Teatro, pintura, ópera, cine, literatura y hasta escultura, todo esto es lo podemos disfrutar en una obra que podemos definir como arte y artística. La Anna Karenina de Joe Wright es una obra quizás incomprendida pero que, ganará peso con el paso de los años. Cada uno de sus recovecos es una pieza de arte que debe apreciarse sin lógica en vez de buscarle sentido. Lo visual pesa más que lo narrativo ya que lo narrado es de sobra conocido.


Joe Wright recrea a una Anna perfecta. Renuncia a un estilo de narración convencional en favor de un expresionismo coreográfico de extraña fascinación, y además gran parte de la escenografía toma como soporte los escenarios y decorados de un teatro cambiante y metamórfico donde las secuencias se desarrollan y se concatenan a través de los bastidores y tramoyas, por las entrañas de destartaladas maderas, pasarelas, cables y poleas cubiertos de telarañas que el público no acostumbra a ver cuando asiste a una representación.

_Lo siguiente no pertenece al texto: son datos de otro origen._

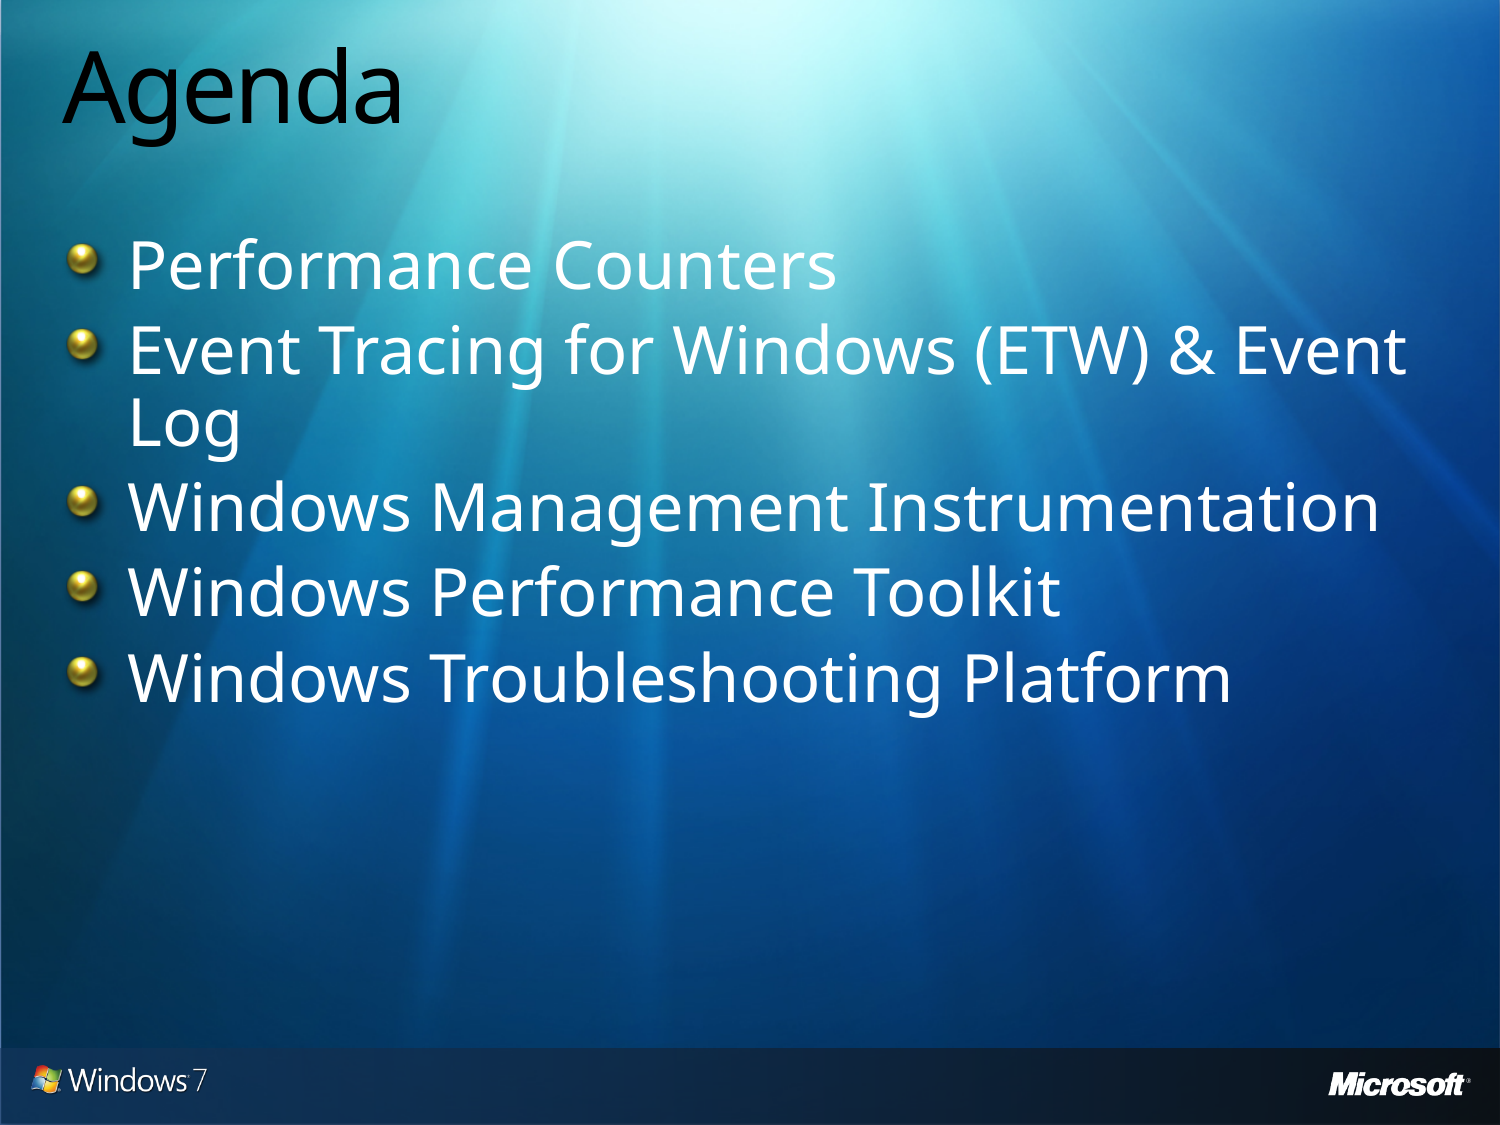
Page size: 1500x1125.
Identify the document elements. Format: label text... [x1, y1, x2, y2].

Las transiciones no consisten en fundidos de cámara, sino en un decorado que cambia o una puerta que se abre desde un lujoso salón hacia un páramo nevado, o desde un dulce bosque meridional hacia una estación de ferrocarril azotada por el viento polar, con los personajes deambulando de un lugar a otro entre bailarines de fondo tan miméticos como lo que los rodea.
Todos los puntos esenciales de las tramas se suceden en este gran teatro peculiar, captando los matices precisos con juegos de luces y sombras, movimientos coordinados en danzas sutiles, pinceladas maestras en los diálogos, primeros planos audaces, miradas que hablan sin palabras, y un extremado mimo en la apariencia del relato sin menoscabar el espíritu. Cada personaje se integra de forma absolutamente natural con un equilibrio asombroso, sin perder un ápice de su identidad. El tono emotivo también es profundamente rico. La seductora Anna desarma con su encanto y su lucha interior desde su primera aparición, igual que en el libro, tan en contraste con la rígida cortesía de su marido, Alexei Karenin ; el simpático Stiva arrolla con su vitalidad mientras su esposa Dolly se resigna a amarle con pocas esperanzas; el temerario Alexei Vronski, que no duda en perseguir sin tregua a la mujer que desea, sorprendido él mismo por la fuerza de su amor; el romántico e idealista Konstantin Levin, pensador de costumbres sencillas que aspira al corazón de Kitty, su amada de siempre que pertenece a un mundo tan distinto del que él procede.
El clima es sobresaliente, oprimiendo en esa espiral en la que Anna se lanza a la pasión con todas sus consecuencias, pero no gratuitamente. Estremece la frialdad y malevolencia con que el grueso de la aristocracia petersburguesa da la espalda a la adúltera, así como la degradación psicológica de esa mujer desgarrada.
La novela resplandece en esta más que digna adaptación, y la tragedia personal de la dama caída en desgracia arrolla como ese tren simbólico que marca el principio y el fin de un ciclo.